Very good question. We do live in a physical/material world and we do have a need for material items such as food, clothing, water and shelter. BUT when you get caught up in excess material possessions and keeping up with or showing up other people you then have a problem. I have witnessed people get sucked into that lifestyle and they become sick with obsession and they never have enough. It becomes their drug. Relationships become secondary. And they become a bore. I have done rather well but have always lived beneath my means and retired with a nice income from my investments since I was 38 years old because for me....less was more. I had nothing to prove to anyone and that gave me the freedom to do anything that I wanted to. I have outlived many of the overachievers and never went nuts like some of them did. The key to a good life is MODERATION! And....becoming your own best friend. The real wealth in life is your family, friends and pet's.

2006-11-12 09:48:43 · answer #1 · answered by Anonymous · 2 0

Materialism.

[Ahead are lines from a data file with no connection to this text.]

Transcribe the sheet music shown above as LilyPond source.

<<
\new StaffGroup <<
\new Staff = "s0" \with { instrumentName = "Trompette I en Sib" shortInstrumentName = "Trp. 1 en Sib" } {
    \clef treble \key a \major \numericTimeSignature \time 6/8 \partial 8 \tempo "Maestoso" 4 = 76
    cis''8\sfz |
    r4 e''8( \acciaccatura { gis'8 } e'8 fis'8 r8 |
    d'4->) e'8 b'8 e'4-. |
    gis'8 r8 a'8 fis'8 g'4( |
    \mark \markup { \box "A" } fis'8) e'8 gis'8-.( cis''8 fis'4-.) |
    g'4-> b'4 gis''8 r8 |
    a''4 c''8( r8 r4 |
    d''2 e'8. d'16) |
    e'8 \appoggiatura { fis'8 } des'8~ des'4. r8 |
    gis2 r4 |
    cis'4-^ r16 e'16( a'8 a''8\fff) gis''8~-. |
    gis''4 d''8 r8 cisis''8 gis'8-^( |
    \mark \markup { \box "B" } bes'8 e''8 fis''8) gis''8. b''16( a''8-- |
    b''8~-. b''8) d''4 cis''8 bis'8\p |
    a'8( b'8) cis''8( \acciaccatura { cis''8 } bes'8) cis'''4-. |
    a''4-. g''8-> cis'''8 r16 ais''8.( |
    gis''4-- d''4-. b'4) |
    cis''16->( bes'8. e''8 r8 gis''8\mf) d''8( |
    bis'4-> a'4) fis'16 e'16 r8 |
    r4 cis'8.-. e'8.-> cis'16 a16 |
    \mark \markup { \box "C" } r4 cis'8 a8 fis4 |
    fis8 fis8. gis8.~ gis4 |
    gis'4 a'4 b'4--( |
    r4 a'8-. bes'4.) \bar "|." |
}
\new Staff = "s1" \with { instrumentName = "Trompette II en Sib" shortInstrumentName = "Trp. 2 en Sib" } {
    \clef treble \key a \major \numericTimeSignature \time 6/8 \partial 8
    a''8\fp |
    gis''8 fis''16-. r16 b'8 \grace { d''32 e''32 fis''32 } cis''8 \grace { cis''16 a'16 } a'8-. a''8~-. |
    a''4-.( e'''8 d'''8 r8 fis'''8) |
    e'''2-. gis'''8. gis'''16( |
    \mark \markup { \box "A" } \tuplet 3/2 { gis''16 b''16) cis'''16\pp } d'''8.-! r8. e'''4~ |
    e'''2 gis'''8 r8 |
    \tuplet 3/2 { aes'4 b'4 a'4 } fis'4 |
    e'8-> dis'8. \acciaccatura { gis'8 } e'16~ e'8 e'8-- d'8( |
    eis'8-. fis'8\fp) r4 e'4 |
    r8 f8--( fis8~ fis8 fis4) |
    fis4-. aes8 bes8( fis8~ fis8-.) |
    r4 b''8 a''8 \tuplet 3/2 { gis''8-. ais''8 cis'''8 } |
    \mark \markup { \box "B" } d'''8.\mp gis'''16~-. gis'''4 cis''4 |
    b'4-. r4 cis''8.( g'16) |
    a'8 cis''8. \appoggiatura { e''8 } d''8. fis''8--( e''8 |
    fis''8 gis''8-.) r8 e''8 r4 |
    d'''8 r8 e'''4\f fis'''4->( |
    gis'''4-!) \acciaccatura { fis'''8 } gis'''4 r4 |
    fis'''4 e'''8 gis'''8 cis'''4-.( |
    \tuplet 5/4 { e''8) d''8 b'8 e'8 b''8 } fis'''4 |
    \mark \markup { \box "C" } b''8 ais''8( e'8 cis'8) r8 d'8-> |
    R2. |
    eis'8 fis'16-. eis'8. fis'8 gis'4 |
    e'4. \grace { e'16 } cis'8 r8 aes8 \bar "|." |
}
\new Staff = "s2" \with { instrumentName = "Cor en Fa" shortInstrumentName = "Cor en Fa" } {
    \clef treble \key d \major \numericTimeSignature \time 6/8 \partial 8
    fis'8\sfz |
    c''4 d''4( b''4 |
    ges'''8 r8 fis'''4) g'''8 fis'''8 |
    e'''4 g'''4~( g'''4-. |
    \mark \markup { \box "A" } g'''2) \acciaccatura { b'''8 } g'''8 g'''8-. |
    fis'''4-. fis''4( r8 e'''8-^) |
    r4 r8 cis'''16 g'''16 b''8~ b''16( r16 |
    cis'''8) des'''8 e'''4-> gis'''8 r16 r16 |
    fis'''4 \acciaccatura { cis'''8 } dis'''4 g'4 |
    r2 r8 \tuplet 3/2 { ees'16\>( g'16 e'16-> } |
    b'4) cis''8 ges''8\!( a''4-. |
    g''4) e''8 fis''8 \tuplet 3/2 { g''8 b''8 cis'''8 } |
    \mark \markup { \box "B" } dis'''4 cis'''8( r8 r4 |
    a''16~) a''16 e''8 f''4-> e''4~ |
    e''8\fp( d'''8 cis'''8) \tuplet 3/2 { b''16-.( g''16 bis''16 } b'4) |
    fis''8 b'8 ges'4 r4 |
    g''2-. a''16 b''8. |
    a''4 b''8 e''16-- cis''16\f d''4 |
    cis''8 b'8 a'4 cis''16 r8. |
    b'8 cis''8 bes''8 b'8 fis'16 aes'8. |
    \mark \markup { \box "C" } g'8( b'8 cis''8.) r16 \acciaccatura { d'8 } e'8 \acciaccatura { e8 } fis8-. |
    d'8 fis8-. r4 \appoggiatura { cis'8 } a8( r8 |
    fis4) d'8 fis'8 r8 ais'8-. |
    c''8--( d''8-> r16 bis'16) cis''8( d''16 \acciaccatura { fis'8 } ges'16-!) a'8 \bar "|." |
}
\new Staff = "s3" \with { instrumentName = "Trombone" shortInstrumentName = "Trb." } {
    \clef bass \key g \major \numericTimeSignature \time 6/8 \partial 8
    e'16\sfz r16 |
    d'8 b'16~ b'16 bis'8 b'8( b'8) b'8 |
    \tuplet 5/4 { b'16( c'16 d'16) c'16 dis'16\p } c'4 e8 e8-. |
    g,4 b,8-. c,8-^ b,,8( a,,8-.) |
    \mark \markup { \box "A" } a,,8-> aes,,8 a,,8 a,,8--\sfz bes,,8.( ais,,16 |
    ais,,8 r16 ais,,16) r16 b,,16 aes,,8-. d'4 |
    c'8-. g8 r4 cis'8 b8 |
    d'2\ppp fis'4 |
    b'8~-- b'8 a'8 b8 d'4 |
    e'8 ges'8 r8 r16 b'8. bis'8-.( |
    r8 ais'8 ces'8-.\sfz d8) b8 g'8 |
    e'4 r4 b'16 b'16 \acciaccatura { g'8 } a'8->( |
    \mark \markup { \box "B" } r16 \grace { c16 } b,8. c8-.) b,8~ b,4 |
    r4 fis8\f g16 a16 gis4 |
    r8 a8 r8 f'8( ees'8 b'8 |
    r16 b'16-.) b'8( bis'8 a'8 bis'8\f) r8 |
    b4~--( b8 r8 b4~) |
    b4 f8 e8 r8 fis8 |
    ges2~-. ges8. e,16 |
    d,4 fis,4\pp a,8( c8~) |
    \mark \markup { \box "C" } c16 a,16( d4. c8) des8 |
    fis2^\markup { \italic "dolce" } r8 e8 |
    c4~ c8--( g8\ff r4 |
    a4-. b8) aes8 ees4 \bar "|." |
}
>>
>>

Is not owning things. When you will put things above your relationship with with family and friends, you are off balance. When you have to have things as good, or better than you family and friends you are in a competition with a spiraling credit exposure and loss of controling you life. This culminatess in sleepless nights, aggrevation from creditors and feelings of failure.

A very successful old man told me once, "Buy what you NEED." and you will have plenty of money to live on.

There are other things that WILL bring you happiness. People look for happiness from things and there is none mostly it is just something you have to clean and repair. It is more like the thing owns you, not you owning it.

Quite seriously if you can get a dog, or a cat and take good care of it you will bond with it and have more happiness from that living creature than anything you could buy that is just stuff. And yes, you will have to spend time taking care of it, and it will interupt your life, but giving from the heart is the most rewarding feeling we can have.

So who does it hurt, the answer is it hurts you initially and eventually everyone you know or will know. Broken homes, unthankful children and in general a miserable vain and useless life.

2006-11-12 17:35:20 · answer #2 · answered by mulestreet 2 · 0 0

If you don't need material things you're a ghost. So the idea that material things aren't important is foolish non-sense. You have to have food, shelter and clothing, those are all materials things.

2006-11-12 20:54:48 · answer #3 · answered by Roadkill 6 · 1 0

Materialism implies that physical well-being and worldly possessions are more important than any other aspects of life. If you are subverting personal relationships, growth, and improving the world around you in favor of accumulating worldly goods, you are most certainly hurting yourself and in all likelihood hurting others in the quest of your goals.

2006-11-12 17:28:22 · answer #4 · answered by kathy_is_a_nurse 7 · 0 0

I think it mostly hurts the one experiencing it! It took my lifetime so far, watching the way people live around me, casually observing, to see this. We truly do make our own reality.

Materialism is a problem because it results in greed, thus, slavery to the system in ever longer hours that won't matter in the long run.

This leads to broken and damaged relationships, marriages, than the breakdown of society.

We all need and enjoy material things. Having an obsession with them is materialism.

People, and ecology. Not things. They are emptiness.

2006-11-12 18:11:20 · answer #5 · answered by smoothsoullady 4 · 0 2

The other Bloke!
... as you must be good at it!

It also hurts women, as they would be treated as objects, not as human beings as yourself.